WHAT YOU HAVE TO DO: What are the lines below, starting at the line containing "beige coffee table" and ending at the line containing "camera: 40 degrees left, 10 degrees down"? Write them out exactly, ends included, without pictures.

RECORDS SUPPLIED:
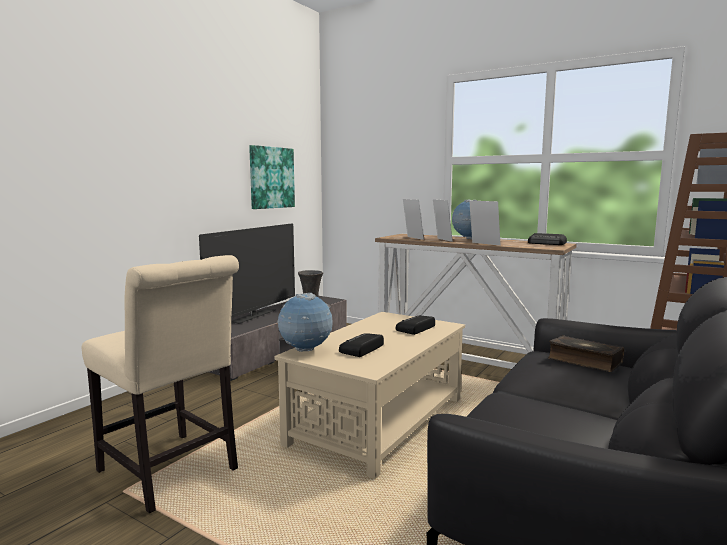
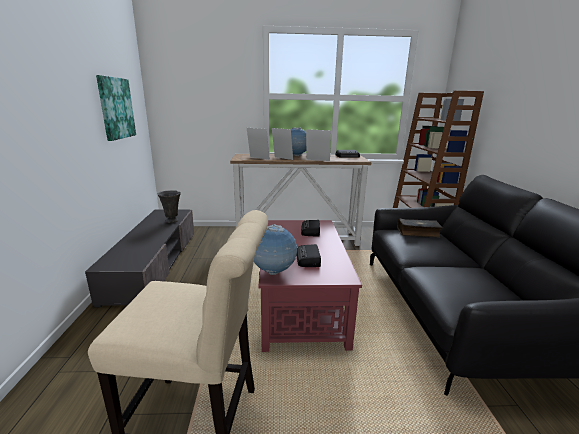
camera: 35 degrees left, 10 degrees up
television [199,223,295,324] -> none
beige coffee table [274,312,465,479] -> red coffee table [258,220,362,352]

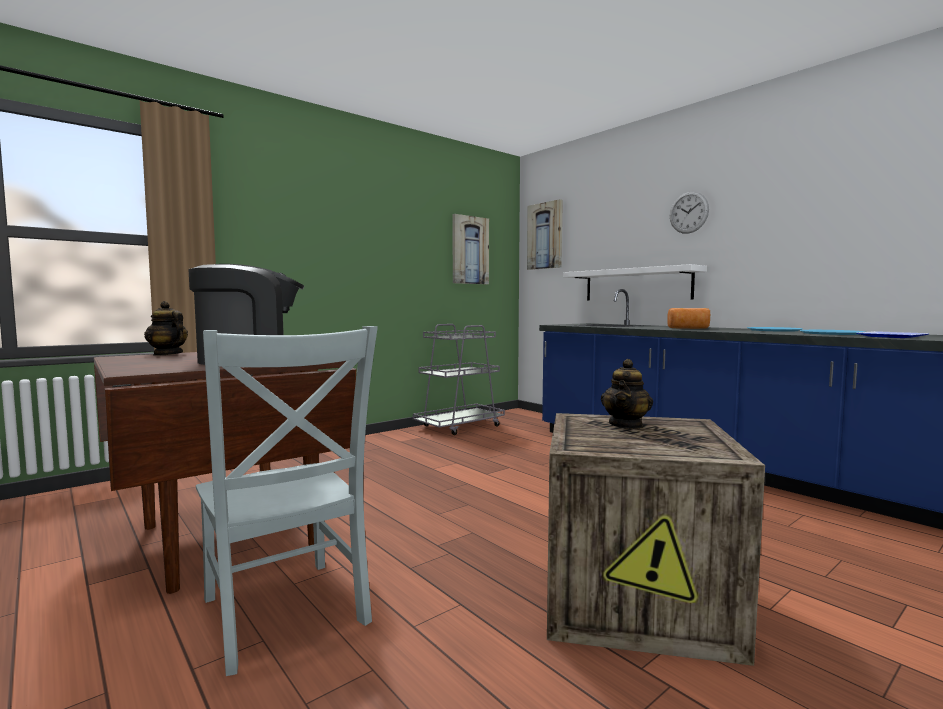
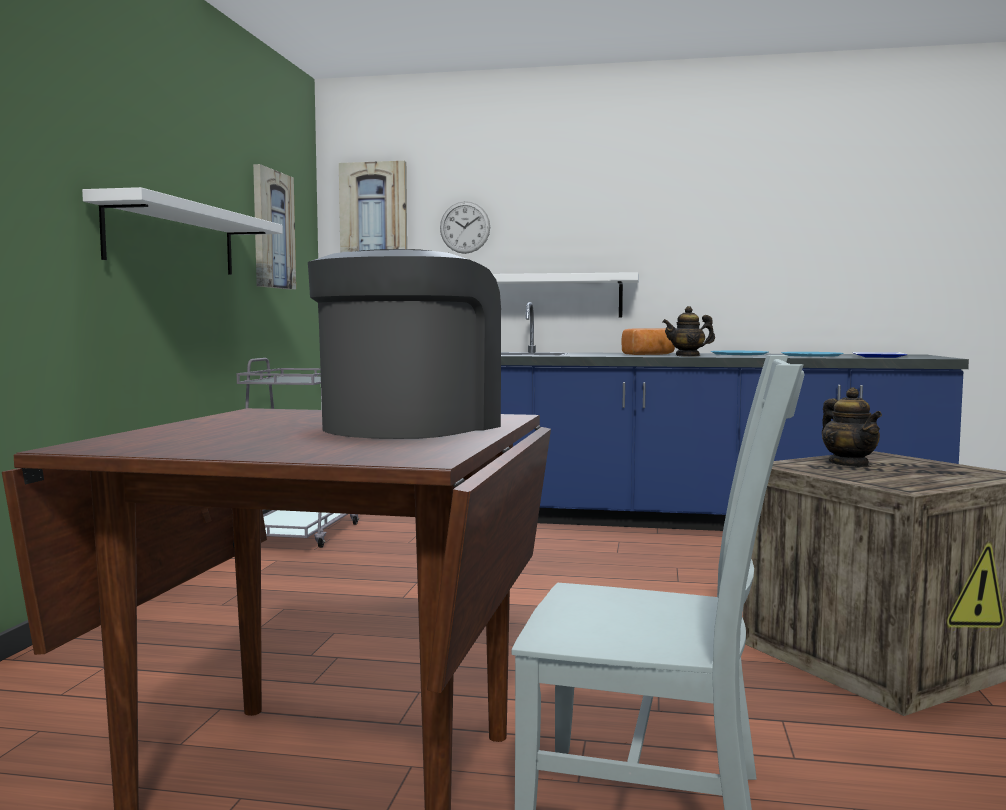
camera: 40 degrees left, 0 degrees up
teapot [144,301,188,356] -> teapot moved to [662,306,715,357]
wall clock [670,192,709,234] -> wall clock moved to [440,201,490,254]
none -> white shelf [82,187,283,275]

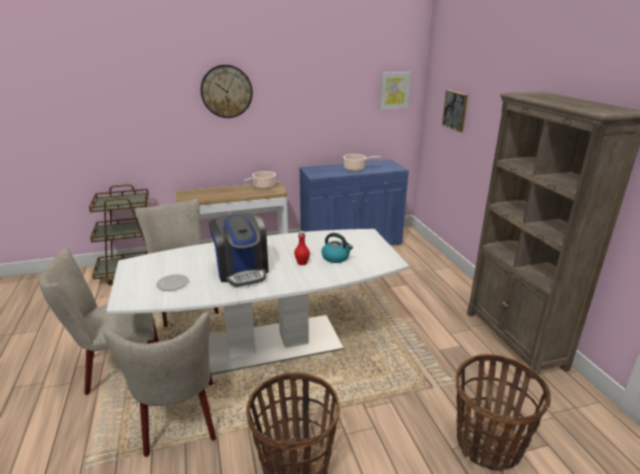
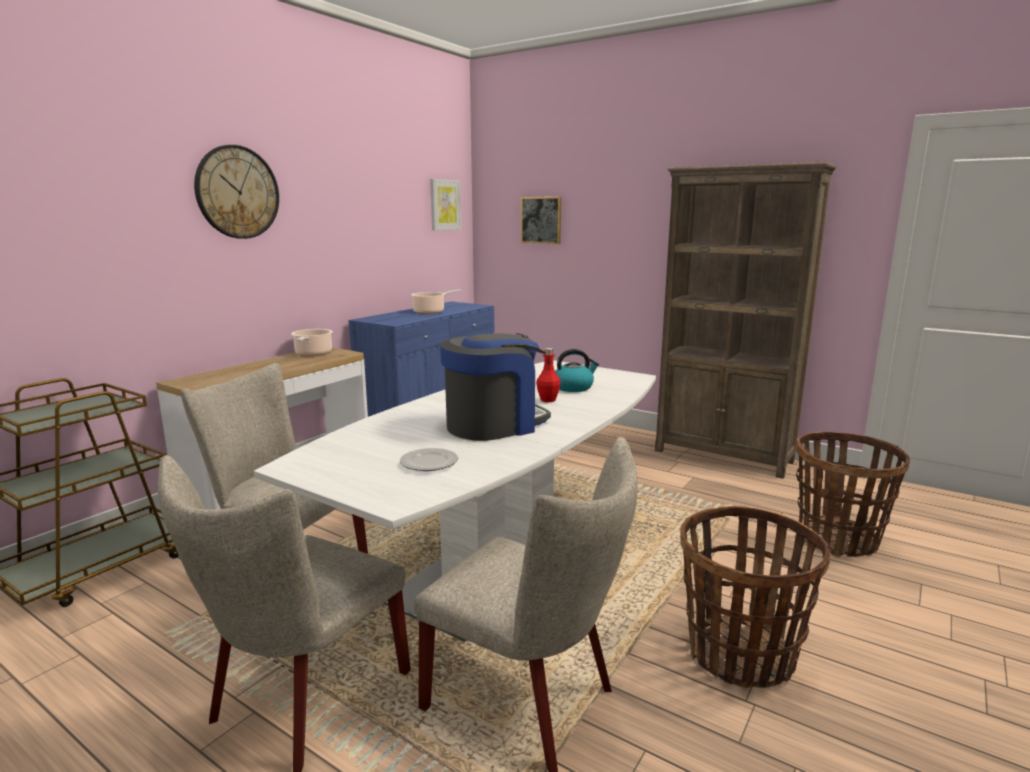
camera: 40 degrees left, 10 degrees down
coffee machine [209,213,269,287] -> coffee machine turned 60 degrees counterclockwise [440,333,551,441]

ANSWER:
beige coffee table [274,312,465,479] -> red coffee table [258,220,362,352]

camera: 40 degrees left, 0 degrees up
teapot [144,301,188,356] -> teapot moved to [662,306,715,357]
wall clock [670,192,709,234] -> wall clock moved to [440,201,490,254]
none -> white shelf [82,187,283,275]

camera: 40 degrees left, 10 degrees down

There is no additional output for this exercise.